What is being asked
This exercise asks for the whole listing to be restated exactly.

Supplied records

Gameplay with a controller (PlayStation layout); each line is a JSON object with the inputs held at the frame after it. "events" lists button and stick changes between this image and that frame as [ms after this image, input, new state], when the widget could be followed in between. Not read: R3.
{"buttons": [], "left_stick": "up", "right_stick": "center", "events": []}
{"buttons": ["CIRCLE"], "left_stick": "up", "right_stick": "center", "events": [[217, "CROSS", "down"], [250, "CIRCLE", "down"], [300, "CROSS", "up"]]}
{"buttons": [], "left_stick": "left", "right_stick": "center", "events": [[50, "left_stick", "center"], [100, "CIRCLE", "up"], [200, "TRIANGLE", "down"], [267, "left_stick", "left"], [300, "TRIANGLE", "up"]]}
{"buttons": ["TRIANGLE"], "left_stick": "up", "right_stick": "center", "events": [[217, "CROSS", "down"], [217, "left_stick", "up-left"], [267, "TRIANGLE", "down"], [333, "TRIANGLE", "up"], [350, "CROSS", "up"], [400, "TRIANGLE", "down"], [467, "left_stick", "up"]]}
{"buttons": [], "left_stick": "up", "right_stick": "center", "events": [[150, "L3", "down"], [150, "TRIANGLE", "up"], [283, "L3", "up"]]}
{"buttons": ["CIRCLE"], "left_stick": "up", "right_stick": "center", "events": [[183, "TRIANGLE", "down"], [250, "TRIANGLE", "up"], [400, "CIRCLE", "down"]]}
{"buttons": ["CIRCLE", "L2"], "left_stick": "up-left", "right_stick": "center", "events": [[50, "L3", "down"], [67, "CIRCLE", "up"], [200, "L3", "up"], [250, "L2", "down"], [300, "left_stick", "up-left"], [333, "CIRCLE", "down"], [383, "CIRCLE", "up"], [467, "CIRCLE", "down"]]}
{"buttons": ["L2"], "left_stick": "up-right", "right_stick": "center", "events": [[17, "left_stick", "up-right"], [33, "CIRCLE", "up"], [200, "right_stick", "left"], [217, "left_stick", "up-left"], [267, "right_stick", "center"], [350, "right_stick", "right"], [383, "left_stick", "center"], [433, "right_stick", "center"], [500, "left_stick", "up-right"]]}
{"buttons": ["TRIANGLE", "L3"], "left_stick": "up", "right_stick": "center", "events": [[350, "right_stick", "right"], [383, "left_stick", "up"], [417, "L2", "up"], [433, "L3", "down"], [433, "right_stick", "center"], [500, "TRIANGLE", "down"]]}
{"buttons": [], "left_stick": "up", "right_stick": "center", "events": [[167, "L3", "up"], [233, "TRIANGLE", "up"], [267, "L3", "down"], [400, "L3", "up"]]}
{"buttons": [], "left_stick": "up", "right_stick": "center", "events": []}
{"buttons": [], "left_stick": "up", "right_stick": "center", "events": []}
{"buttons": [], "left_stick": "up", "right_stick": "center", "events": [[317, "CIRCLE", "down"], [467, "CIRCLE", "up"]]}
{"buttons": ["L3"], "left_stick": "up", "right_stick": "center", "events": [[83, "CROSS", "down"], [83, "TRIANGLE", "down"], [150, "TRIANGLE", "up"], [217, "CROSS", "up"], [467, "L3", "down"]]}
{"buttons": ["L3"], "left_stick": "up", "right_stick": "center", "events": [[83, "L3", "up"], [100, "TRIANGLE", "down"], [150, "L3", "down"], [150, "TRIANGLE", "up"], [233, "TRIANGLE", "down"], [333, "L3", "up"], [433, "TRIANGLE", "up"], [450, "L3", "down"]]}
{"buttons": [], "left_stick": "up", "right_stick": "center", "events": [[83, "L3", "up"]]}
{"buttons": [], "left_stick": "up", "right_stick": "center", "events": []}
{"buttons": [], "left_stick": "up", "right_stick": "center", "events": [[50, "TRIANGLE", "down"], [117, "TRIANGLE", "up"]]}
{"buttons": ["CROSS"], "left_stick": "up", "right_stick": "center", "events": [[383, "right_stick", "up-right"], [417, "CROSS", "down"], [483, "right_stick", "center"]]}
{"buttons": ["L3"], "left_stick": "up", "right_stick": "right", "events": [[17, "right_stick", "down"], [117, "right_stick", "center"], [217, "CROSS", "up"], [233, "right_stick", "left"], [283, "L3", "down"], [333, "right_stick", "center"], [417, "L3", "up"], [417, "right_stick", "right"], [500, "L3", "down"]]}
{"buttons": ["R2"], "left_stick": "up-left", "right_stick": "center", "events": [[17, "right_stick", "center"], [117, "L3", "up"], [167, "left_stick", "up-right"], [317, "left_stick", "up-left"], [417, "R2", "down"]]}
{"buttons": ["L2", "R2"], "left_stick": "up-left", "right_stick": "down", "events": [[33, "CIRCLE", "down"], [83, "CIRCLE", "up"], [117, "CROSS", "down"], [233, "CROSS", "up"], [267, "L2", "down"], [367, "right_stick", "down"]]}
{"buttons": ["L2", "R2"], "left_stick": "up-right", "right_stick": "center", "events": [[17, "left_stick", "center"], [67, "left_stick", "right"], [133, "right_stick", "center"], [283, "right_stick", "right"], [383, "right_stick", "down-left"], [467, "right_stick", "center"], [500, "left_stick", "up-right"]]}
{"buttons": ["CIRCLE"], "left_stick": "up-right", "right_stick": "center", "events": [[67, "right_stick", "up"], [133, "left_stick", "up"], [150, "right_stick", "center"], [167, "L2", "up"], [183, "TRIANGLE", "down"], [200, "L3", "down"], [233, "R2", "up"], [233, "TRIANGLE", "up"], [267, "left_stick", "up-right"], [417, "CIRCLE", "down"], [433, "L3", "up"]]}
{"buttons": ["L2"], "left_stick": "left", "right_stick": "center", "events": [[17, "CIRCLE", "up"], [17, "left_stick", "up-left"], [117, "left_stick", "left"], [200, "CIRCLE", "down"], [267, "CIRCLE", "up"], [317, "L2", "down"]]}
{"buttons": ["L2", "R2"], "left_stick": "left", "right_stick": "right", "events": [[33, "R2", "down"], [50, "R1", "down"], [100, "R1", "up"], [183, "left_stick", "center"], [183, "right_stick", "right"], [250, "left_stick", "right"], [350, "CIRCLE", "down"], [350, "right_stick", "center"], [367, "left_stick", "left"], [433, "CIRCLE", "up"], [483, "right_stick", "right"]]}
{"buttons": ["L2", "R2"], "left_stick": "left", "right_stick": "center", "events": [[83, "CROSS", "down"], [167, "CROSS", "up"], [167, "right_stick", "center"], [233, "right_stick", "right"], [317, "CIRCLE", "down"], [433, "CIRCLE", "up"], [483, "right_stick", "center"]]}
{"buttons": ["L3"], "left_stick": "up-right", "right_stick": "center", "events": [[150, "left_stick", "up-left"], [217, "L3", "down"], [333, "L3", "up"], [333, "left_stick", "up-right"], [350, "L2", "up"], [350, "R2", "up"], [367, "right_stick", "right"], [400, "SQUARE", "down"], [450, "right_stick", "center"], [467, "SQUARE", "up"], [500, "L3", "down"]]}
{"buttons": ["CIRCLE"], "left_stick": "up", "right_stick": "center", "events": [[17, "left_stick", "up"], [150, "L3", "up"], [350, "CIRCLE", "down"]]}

Response below
Gameplay with a controller (PlayStation layout); each line is a JSON object with the inputs held at the frame after it. "events" lists button and stick changes between this image and that frame as [ms after this image, input, new state], when the widget could be followed in between. Not read: R3.
{"buttons": [], "left_stick": "up", "right_stick": "center", "events": []}
{"buttons": ["CIRCLE"], "left_stick": "up", "right_stick": "center", "events": [[217, "CROSS", "down"], [250, "CIRCLE", "down"], [300, "CROSS", "up"]]}
{"buttons": [], "left_stick": "left", "right_stick": "center", "events": [[50, "left_stick", "center"], [100, "CIRCLE", "up"], [200, "TRIANGLE", "down"], [267, "left_stick", "left"], [300, "TRIANGLE", "up"]]}
{"buttons": ["TRIANGLE"], "left_stick": "up", "right_stick": "center", "events": [[217, "CROSS", "down"], [217, "left_stick", "up-left"], [267, "TRIANGLE", "down"], [333, "TRIANGLE", "up"], [350, "CROSS", "up"], [400, "TRIANGLE", "down"], [467, "left_stick", "up"]]}
{"buttons": [], "left_stick": "up", "right_stick": "center", "events": [[150, "L3", "down"], [150, "TRIANGLE", "up"], [283, "L3", "up"]]}
{"buttons": ["CIRCLE"], "left_stick": "up", "right_stick": "center", "events": [[183, "TRIANGLE", "down"], [250, "TRIANGLE", "up"], [400, "CIRCLE", "down"]]}
{"buttons": ["CIRCLE", "L2"], "left_stick": "up-left", "right_stick": "center", "events": [[50, "L3", "down"], [67, "CIRCLE", "up"], [200, "L3", "up"], [250, "L2", "down"], [300, "left_stick", "up-left"], [333, "CIRCLE", "down"], [383, "CIRCLE", "up"], [467, "CIRCLE", "down"]]}
{"buttons": ["L2"], "left_stick": "up-right", "right_stick": "center", "events": [[17, "left_stick", "up-right"], [33, "CIRCLE", "up"], [200, "right_stick", "left"], [217, "left_stick", "up-left"], [267, "right_stick", "center"], [350, "right_stick", "right"], [383, "left_stick", "center"], [433, "right_stick", "center"], [500, "left_stick", "up-right"]]}
{"buttons": ["TRIANGLE", "L3"], "left_stick": "up", "right_stick": "center", "events": [[350, "right_stick", "right"], [383, "left_stick", "up"], [417, "L2", "up"], [433, "L3", "down"], [433, "right_stick", "center"], [500, "TRIANGLE", "down"]]}
{"buttons": [], "left_stick": "up", "right_stick": "center", "events": [[167, "L3", "up"], [233, "TRIANGLE", "up"], [267, "L3", "down"], [400, "L3", "up"]]}
{"buttons": [], "left_stick": "up", "right_stick": "center", "events": []}
{"buttons": [], "left_stick": "up", "right_stick": "center", "events": []}
{"buttons": [], "left_stick": "up", "right_stick": "center", "events": [[317, "CIRCLE", "down"], [467, "CIRCLE", "up"]]}
{"buttons": ["L3"], "left_stick": "up", "right_stick": "center", "events": [[83, "CROSS", "down"], [83, "TRIANGLE", "down"], [150, "TRIANGLE", "up"], [217, "CROSS", "up"], [467, "L3", "down"]]}
{"buttons": ["L3"], "left_stick": "up", "right_stick": "center", "events": [[83, "L3", "up"], [100, "TRIANGLE", "down"], [150, "L3", "down"], [150, "TRIANGLE", "up"], [233, "TRIANGLE", "down"], [333, "L3", "up"], [433, "TRIANGLE", "up"], [450, "L3", "down"]]}
{"buttons": [], "left_stick": "up", "right_stick": "center", "events": [[83, "L3", "up"]]}
{"buttons": [], "left_stick": "up", "right_stick": "center", "events": []}
{"buttons": [], "left_stick": "up", "right_stick": "center", "events": [[50, "TRIANGLE", "down"], [117, "TRIANGLE", "up"]]}
{"buttons": ["CROSS"], "left_stick": "up", "right_stick": "center", "events": [[383, "right_stick", "up-right"], [417, "CROSS", "down"], [483, "right_stick", "center"]]}
{"buttons": ["L3"], "left_stick": "up", "right_stick": "right", "events": [[17, "right_stick", "down"], [117, "right_stick", "center"], [217, "CROSS", "up"], [233, "right_stick", "left"], [283, "L3", "down"], [333, "right_stick", "center"], [417, "L3", "up"], [417, "right_stick", "right"], [500, "L3", "down"]]}
{"buttons": ["R2"], "left_stick": "up-left", "right_stick": "center", "events": [[17, "right_stick", "center"], [117, "L3", "up"], [167, "left_stick", "up-right"], [317, "left_stick", "up-left"], [417, "R2", "down"]]}
{"buttons": ["L2", "R2"], "left_stick": "up-left", "right_stick": "down", "events": [[33, "CIRCLE", "down"], [83, "CIRCLE", "up"], [117, "CROSS", "down"], [233, "CROSS", "up"], [267, "L2", "down"], [367, "right_stick", "down"]]}
{"buttons": ["L2", "R2"], "left_stick": "up-right", "right_stick": "center", "events": [[17, "left_stick", "center"], [67, "left_stick", "right"], [133, "right_stick", "center"], [283, "right_stick", "right"], [383, "right_stick", "down-left"], [467, "right_stick", "center"], [500, "left_stick", "up-right"]]}
{"buttons": ["CIRCLE"], "left_stick": "up-right", "right_stick": "center", "events": [[67, "right_stick", "up"], [133, "left_stick", "up"], [150, "right_stick", "center"], [167, "L2", "up"], [183, "TRIANGLE", "down"], [200, "L3", "down"], [233, "R2", "up"], [233, "TRIANGLE", "up"], [267, "left_stick", "up-right"], [417, "CIRCLE", "down"], [433, "L3", "up"]]}
{"buttons": ["L2"], "left_stick": "left", "right_stick": "center", "events": [[17, "CIRCLE", "up"], [17, "left_stick", "up-left"], [117, "left_stick", "left"], [200, "CIRCLE", "down"], [267, "CIRCLE", "up"], [317, "L2", "down"]]}
{"buttons": ["L2", "R2"], "left_stick": "left", "right_stick": "right", "events": [[33, "R2", "down"], [50, "R1", "down"], [100, "R1", "up"], [183, "left_stick", "center"], [183, "right_stick", "right"], [250, "left_stick", "right"], [350, "CIRCLE", "down"], [350, "right_stick", "center"], [367, "left_stick", "left"], [433, "CIRCLE", "up"], [483, "right_stick", "right"]]}
{"buttons": ["L2", "R2"], "left_stick": "left", "right_stick": "center", "events": [[83, "CROSS", "down"], [167, "CROSS", "up"], [167, "right_stick", "center"], [233, "right_stick", "right"], [317, "CIRCLE", "down"], [433, "CIRCLE", "up"], [483, "right_stick", "center"]]}
{"buttons": ["L3"], "left_stick": "up-right", "right_stick": "center", "events": [[150, "left_stick", "up-left"], [217, "L3", "down"], [333, "L3", "up"], [333, "left_stick", "up-right"], [350, "L2", "up"], [350, "R2", "up"], [367, "right_stick", "right"], [400, "SQUARE", "down"], [450, "right_stick", "center"], [467, "SQUARE", "up"], [500, "L3", "down"]]}
{"buttons": ["CIRCLE"], "left_stick": "up", "right_stick": "center", "events": [[17, "left_stick", "up"], [150, "L3", "up"], [350, "CIRCLE", "down"]]}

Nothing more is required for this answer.